Records of where elements appear
────

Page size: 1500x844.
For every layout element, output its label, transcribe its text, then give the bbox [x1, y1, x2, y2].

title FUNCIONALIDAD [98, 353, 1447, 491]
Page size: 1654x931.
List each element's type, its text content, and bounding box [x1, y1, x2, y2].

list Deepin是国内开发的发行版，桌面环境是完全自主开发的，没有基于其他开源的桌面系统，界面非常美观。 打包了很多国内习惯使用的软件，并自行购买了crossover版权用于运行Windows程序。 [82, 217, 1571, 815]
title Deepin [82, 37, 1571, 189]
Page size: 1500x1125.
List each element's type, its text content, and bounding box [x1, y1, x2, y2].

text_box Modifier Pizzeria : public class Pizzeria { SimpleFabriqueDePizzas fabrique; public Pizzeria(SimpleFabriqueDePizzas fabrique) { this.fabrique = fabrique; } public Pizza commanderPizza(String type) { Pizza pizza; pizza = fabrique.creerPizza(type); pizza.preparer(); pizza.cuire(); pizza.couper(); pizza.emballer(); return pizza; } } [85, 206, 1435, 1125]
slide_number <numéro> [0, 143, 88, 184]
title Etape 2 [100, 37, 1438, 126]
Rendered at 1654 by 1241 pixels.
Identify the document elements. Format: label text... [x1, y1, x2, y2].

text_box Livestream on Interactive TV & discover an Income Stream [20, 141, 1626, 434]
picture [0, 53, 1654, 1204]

────

AIM:
Copy the lines above without any change, from the line containing "Page size: 1654x931." through the line containing "title Etape 2 [100, 37, 1438, 126]", including both of those lines.

SOLUTION FOR THIS PROBLEM:
Page size: 1654x931.
List each element's type, its text content, and bounding box [x1, y1, x2, y2].

list Deepin是国内开发的发行版，桌面环境是完全自主开发的，没有基于其他开源的桌面系统，界面非常美观。 打包了很多国内习惯使用的软件，并自行购买了crossover版权用于运行Windows程序。 [82, 217, 1571, 815]
title Deepin [82, 37, 1571, 189]
Page size: 1500x1125.
List each element's type, its text content, and bounding box [x1, y1, x2, y2].

text_box Modifier Pizzeria : public class Pizzeria { SimpleFabriqueDePizzas fabrique; public Pizzeria(SimpleFabriqueDePizzas fabrique) { this.fabrique = fabrique; } public Pizza commanderPizza(String type) { Pizza pizza; pizza = fabrique.creerPizza(type); pizza.preparer(); pizza.cuire(); pizza.couper(); pizza.emballer(); return pizza; } } [85, 206, 1435, 1125]
slide_number <numéro> [0, 143, 88, 184]
title Etape 2 [100, 37, 1438, 126]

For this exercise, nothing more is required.